Um exemplo clássico de Flow e Game Design é o jogo Doom (Id, 1993), ou demais jogos de tiro dos anos 1990, que, diferentes dos de hoje, não tinham tanta exploração, cooperação ou puzzles. Nesses jogos, inicia-se com uma arma comum, como uma pistola, alguns adversários e vão surgindo mais adversários até que o jogador aprenda a dominar bem a sua arma. Quando isso acontece ele recebe uma arma nova, uma escopeta, por exemplo, e uma série de outros inimigos, até que aprenda a dominar a arma nova, a trocar de armas e a identificar as melhores estratégias para cada adversário. Uma vez aprendido isso, o jogo traz uma arma nova, e com elas, mais adversários, qualidades diferentes, como velocidade, força, pontos fracos, e o jogador deve aprender a dominá-los. Com isso, o jogo fica em um permanente estado de aprendizagem e o jogador vai sendo desafiado gradativamente, para que supere as habilidades novas que fica a receber.

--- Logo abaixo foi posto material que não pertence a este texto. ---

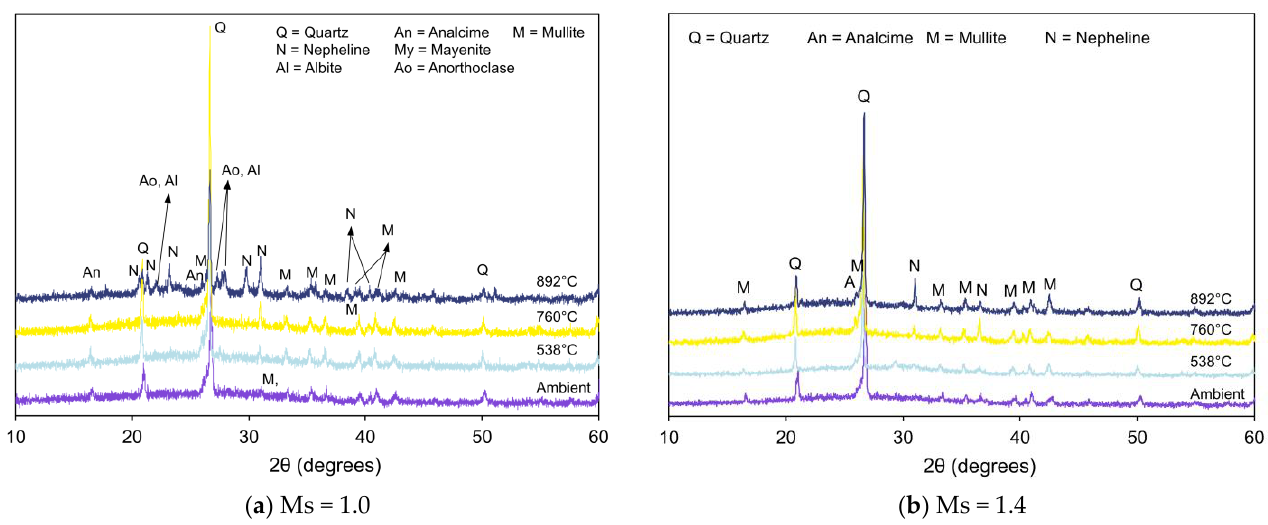
Figure 5. XRD pattern of FS 0P on exposure to elevated temperature.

Em jogos mais atuais, como FallOut 4 (Bethesda, 2015), Skyrim (Bethesda, 2011), Metro 2033 (4A Games, 2010), The Witcher 3 (CD Projekt, 2015), entre outros, o jogador vai conquistando novas tecnologias, feitiços, armas, proteções, através de vários meios, como diálogos, competições, compras, roubos, explorações, para evoluir na história e também em sua personagem. Com novos XP (pontos de experiência) vêm novas responsabilidades.

Os jogos de Mundo Aberto (Open Worlds) misturam muito bem as tarefas e a evolução da personagem com a história, as regras e o universo ficcional como um todo. Mas nem sempre isso é bem realizado. Alguns jogos, como Mad Max (Avalanche, 2015), são por vezes tarefeiros, porque apresentam muitas missões, algumas bastante repetitivas, e nem todas elas colaboram para ampliar ou orientar a narrativa do jogo, como acontece muito bem em FallOut 3 e 4.

Estamos chegando ao fim de nossa disciplina. Prepare-se, porque agora reuniremos todo o nosso conhecimento em direção ao que tornam os jogos diferentes de todas as outras mídias que os antecederam: o seu gameplay. Enquanto personagens e narrativas são muito importantes nos jogos, elas existem em diversas outras mídias. Com o aparecer dos jogos, elas foram sendo aproveitadas e se adequando a essa nova mídia. A cada dia mais elas se reconfiguram para uma linguagem própria que apenas os jogos têm. E isso não vai acontecer de hoje para amanhã. Pode demorar anos ou décadas e você, enquanto profissional dessa área, pode ser um dos responsáveis por essa nova linguagem.